4. The trial court did not err in denying Crane's request to present the jury with special interrogatories. The decision of whether to present a special verdict form under OCGA § 9-11-49(a) is within the discretion of the trial court, and the trial court's decision will not be reversed absent an abuse of that discretion. Pressley v. Jennings, 227 Ga. 366, 376(20), 180 S.E.2d 896 (1971). Inasmuch as Crane has failed to cite any facts showing the court abused its discretion, we find no error.
5. Finally, Crane asserts that the trial court erred in allowing the deposition of Dr.
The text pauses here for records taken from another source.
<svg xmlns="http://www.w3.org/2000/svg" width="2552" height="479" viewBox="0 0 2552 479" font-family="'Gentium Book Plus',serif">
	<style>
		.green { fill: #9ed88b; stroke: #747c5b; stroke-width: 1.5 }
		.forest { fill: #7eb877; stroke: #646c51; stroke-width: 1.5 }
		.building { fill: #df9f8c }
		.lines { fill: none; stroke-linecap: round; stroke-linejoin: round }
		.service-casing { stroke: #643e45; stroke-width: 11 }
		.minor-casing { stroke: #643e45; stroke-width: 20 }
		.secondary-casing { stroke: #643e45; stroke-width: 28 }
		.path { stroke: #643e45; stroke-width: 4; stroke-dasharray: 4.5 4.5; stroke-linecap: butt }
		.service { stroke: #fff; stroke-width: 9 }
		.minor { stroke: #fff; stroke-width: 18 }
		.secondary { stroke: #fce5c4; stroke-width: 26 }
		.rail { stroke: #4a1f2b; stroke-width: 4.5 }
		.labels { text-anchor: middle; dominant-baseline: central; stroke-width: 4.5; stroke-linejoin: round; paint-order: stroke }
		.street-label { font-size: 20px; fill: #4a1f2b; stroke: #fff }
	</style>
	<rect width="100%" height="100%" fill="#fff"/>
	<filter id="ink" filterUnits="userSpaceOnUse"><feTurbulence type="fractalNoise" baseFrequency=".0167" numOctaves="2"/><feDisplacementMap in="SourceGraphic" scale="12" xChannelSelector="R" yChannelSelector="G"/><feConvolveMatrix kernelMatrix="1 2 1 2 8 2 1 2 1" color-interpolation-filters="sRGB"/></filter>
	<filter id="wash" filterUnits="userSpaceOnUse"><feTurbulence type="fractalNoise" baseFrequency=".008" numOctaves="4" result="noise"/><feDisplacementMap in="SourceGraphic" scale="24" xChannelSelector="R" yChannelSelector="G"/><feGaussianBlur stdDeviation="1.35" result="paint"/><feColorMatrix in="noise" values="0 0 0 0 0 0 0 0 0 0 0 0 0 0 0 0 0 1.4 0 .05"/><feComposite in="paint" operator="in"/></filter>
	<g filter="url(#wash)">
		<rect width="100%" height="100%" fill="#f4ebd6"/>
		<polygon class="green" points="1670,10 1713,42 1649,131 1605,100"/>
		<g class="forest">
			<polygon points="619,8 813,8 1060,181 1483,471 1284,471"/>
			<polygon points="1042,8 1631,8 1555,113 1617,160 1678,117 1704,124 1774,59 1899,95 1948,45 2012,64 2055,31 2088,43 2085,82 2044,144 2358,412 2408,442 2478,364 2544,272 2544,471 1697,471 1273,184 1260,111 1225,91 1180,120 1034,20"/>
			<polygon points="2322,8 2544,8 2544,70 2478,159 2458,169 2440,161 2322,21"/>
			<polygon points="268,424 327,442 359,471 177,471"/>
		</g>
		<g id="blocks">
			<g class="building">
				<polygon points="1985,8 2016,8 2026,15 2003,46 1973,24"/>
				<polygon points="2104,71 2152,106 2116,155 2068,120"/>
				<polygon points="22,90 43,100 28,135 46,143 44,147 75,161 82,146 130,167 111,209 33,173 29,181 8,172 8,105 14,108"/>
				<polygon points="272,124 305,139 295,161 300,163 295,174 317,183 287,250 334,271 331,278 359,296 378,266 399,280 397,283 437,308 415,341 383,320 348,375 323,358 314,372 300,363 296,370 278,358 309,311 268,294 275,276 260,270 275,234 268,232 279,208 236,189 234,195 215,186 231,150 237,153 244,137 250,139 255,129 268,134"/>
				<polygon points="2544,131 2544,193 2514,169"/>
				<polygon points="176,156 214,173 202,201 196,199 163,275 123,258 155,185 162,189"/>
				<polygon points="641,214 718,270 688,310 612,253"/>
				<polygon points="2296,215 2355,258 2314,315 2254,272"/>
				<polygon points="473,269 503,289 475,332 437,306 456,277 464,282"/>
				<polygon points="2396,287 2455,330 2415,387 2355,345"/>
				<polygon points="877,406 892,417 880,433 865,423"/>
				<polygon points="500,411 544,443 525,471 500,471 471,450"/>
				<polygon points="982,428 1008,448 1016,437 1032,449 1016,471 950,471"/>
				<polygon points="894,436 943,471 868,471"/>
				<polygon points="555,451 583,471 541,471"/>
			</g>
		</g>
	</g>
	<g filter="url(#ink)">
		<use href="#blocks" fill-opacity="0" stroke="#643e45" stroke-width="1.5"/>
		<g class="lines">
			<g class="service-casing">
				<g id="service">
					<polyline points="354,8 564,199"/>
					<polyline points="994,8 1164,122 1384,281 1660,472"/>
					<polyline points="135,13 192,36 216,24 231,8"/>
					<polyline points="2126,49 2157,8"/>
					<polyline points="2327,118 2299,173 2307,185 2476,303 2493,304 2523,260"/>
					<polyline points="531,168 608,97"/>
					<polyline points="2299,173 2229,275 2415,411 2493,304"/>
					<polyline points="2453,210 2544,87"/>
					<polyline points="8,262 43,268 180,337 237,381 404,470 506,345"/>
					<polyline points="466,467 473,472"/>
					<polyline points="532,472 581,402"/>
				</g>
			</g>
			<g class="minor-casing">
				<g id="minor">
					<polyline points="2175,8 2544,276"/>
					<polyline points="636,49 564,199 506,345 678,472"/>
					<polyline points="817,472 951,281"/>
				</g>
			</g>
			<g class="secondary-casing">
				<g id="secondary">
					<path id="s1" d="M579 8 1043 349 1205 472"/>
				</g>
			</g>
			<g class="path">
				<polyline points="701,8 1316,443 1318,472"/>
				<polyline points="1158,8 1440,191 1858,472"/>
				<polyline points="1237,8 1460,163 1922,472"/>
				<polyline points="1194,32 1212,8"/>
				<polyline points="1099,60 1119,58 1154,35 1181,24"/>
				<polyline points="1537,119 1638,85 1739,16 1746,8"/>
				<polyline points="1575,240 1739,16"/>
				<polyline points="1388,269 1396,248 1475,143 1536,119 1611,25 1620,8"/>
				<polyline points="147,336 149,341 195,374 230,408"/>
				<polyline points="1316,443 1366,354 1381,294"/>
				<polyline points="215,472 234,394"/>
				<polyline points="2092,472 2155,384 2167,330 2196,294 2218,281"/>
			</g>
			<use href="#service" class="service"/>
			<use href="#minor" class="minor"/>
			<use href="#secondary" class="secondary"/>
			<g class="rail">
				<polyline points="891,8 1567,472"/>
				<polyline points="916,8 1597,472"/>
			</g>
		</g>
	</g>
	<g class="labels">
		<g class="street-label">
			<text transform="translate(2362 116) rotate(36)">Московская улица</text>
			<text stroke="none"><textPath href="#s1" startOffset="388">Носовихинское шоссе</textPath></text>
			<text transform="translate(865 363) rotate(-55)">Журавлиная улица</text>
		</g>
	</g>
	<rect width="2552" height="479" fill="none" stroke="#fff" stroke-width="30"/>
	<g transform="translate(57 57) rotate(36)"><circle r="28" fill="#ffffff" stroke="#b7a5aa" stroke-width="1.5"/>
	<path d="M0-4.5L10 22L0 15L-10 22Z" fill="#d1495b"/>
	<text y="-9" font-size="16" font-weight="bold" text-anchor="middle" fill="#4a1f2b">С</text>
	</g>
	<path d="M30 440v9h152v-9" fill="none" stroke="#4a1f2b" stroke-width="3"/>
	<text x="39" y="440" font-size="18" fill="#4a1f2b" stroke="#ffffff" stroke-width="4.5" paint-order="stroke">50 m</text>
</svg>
Yasunosoke Suzuki to be read into evidence because the trial court did not find, pursuant to OCGA § 9-11-32(a)(3), that the witness was unavailable to testify.
The transcript shows that immediately prior to adjourning for the day, Wommack's counsel informed the court that it would be introducing the deposition the following day. The transcript next indicates that there was a discussion off the record. Upon resuming the proceedings the following day, the trial judge stated that the previous afternoon he had asked counsel for both parties to "get together and resolve any matters that could not be resolved [concerning the deposition], and [he would] address those that could not be resolved." The transcript shows that the only unresolved issue, and the only objection then raised by Crane, concerned certain photographs being admitted with the deposition.
Under these circumstances, we are unable to determine (1) whether the trial court resolved the matter off the record in the unrecorded discussion, (2) whether Crane objected at trial on the ground asserted here, and (3) whether admission of the deposition caused any harm. Accordingly, because Crane failed to show by the record that the trial court erred and that it preserved any such error for appeal, we must presume that the trial court did not err. See Stolle v. State Farm Mutual Auto. Ins. Co., 206 Ga. App. 235, 236(2), 424 S.E.2d 807 (1992); Hoover v. State, 198 Ga.App. 481, 482(3), 402 S.E.2d 92 (1991).
Judgment affirmed.
BIRDSONG, P.J., and ELDRIDGE, J., concur.